What should you transcribe? Every line from the top of the records below through the line with "wrist: (142, 265)", exactly, and no pictures.

• **SOURCE INFORMATION**
--*--

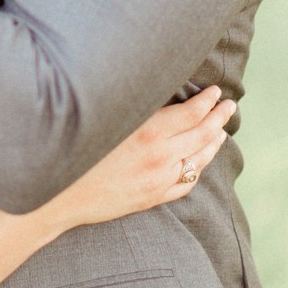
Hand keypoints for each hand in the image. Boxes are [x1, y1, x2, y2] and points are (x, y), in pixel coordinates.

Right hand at [35, 86, 234, 235]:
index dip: (208, 101)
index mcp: (149, 132)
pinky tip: (201, 161)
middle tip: (230, 106)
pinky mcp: (152, 198)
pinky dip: (198, 169)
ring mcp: (158, 179)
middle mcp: (159, 156)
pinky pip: (185, 184)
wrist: (57, 195)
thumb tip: (159, 90)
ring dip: (213, 142)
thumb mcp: (109, 119)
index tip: (216, 91)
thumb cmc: (76, 150)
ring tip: (222, 130)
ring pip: (198, 160)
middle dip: (219, 117)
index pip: (192, 112)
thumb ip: (138, 107)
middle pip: (202, 134)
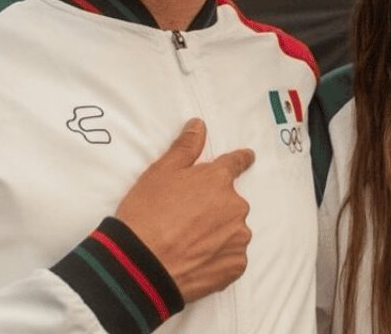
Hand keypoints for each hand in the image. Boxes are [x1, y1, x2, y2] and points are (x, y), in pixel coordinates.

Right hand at [116, 119, 255, 301]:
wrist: (142, 265)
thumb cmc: (148, 214)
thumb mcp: (161, 173)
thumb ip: (185, 147)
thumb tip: (199, 125)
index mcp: (218, 180)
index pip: (236, 163)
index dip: (240, 160)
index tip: (248, 157)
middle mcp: (235, 206)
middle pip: (230, 202)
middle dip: (215, 207)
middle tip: (187, 218)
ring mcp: (238, 237)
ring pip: (232, 230)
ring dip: (217, 233)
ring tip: (188, 242)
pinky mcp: (236, 265)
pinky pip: (231, 257)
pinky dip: (218, 257)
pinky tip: (196, 259)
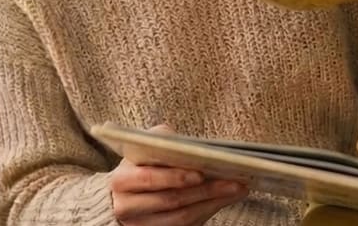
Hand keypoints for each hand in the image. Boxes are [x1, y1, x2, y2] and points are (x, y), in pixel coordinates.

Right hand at [110, 125, 247, 224]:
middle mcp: (126, 206)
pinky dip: (207, 212)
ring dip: (211, 203)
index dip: (175, 176)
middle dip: (205, 190)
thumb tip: (186, 144)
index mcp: (122, 179)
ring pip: (180, 218)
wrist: (127, 194)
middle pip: (170, 200)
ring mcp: (139, 224)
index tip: (201, 172)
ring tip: (236, 190)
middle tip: (233, 182)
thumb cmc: (143, 164)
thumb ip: (162, 140)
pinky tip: (223, 199)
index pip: (149, 178)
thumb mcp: (146, 148)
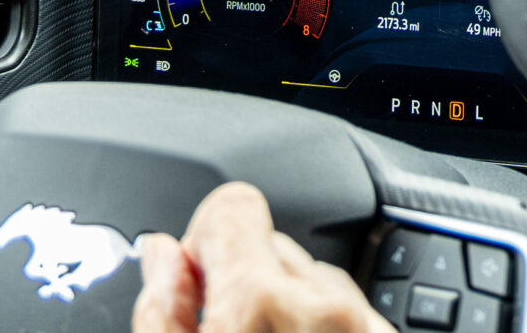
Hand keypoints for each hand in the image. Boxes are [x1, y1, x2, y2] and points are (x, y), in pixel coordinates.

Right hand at [134, 183, 389, 332]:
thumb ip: (160, 310)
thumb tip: (163, 256)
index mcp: (259, 302)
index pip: (233, 206)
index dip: (207, 242)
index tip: (200, 282)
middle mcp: (324, 307)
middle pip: (275, 249)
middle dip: (250, 286)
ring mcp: (366, 327)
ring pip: (317, 286)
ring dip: (291, 313)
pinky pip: (354, 315)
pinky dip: (328, 329)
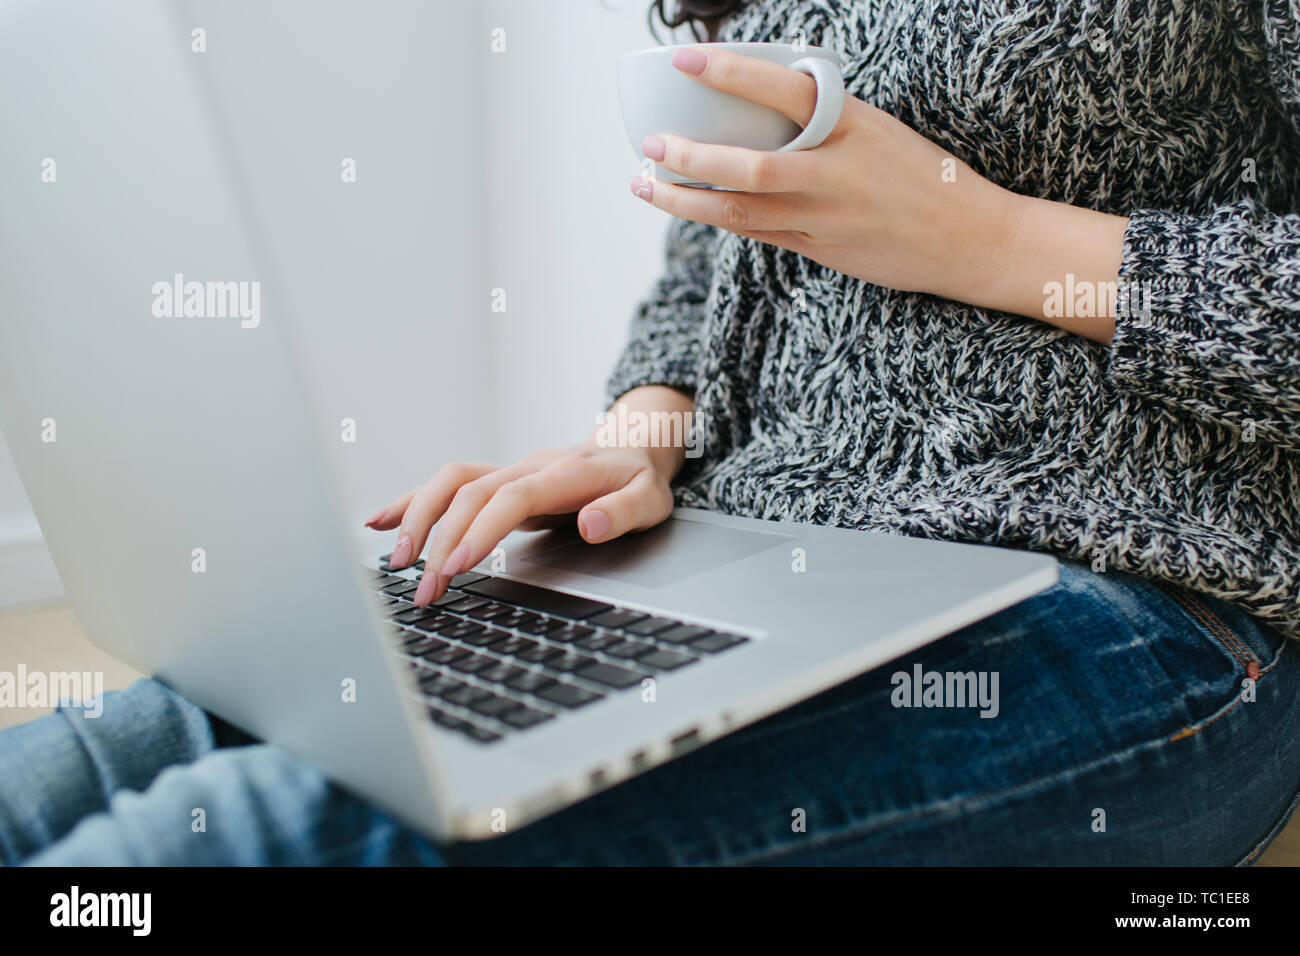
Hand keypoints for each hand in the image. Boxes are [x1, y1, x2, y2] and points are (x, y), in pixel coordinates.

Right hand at [365, 388, 691, 604]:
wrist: (631, 446)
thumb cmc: (639, 479)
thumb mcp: (651, 499)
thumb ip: (625, 512)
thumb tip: (592, 524)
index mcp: (564, 473)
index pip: (511, 497)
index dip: (480, 529)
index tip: (455, 565)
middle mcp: (528, 467)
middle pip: (470, 493)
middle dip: (440, 540)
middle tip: (423, 589)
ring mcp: (509, 471)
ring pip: (451, 483)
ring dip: (417, 518)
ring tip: (395, 561)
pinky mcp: (497, 482)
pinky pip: (449, 484)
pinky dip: (412, 501)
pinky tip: (380, 521)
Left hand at [630, 46, 1127, 340]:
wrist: (969, 240)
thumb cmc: (924, 176)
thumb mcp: (878, 131)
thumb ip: (824, 121)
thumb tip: (766, 104)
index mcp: (852, 127)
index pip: (784, 92)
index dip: (732, 73)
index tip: (686, 58)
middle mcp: (835, 174)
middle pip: (748, 167)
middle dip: (690, 157)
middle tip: (649, 144)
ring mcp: (825, 218)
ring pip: (740, 210)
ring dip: (687, 199)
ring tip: (645, 184)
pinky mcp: (820, 250)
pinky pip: (757, 232)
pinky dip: (720, 218)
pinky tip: (691, 206)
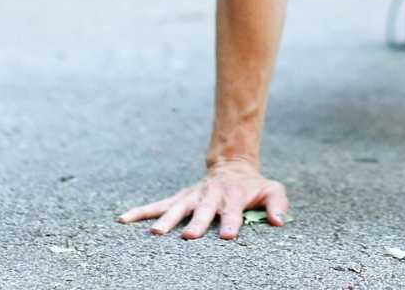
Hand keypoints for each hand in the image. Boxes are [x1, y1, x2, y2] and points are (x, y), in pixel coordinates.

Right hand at [117, 160, 290, 240]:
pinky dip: (141, 212)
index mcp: (233, 197)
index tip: (227, 236)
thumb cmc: (253, 187)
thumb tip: (280, 222)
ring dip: (166, 220)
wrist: (232, 167)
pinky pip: (157, 205)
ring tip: (155, 233)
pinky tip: (124, 219)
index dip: (231, 223)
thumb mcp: (272, 189)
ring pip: (177, 208)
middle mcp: (211, 197)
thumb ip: (278, 204)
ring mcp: (192, 197)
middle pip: (203, 211)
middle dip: (196, 223)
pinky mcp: (179, 198)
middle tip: (188, 237)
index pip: (233, 212)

--*--

• **REPLY**
Hand keypoints for each hand in the image. Boxes are [x1, y1, x2, y2] and points are (x, y), in pixel coordinates.

Right hand at [35, 86, 234, 235]:
index dip: (208, 101)
index mcp: (149, 132)
pinky tip: (201, 161)
middle tip: (230, 106)
pinky mcp: (152, 198)
pinky dip: (198, 169)
ring mcp: (158, 179)
middle mcp: (159, 156)
pinky pip: (185, 184)
wrist: (57, 195)
thumb tip: (159, 90)
ring dip: (213, 142)
thumb mcp: (109, 119)
index tip: (216, 91)
thumb cmc: (76, 150)
ring tip: (222, 130)
ring pip: (198, 160)
middle dip: (219, 117)
index pip: (192, 112)
thumb ip: (138, 107)
middle pip: (202, 134)
Hand keypoints for each hand in the image. Boxes are [x1, y1, x2, y2] and points are (x, y), in pixel coordinates.

Right hand at [116, 119, 255, 301]:
wrist: (142, 265)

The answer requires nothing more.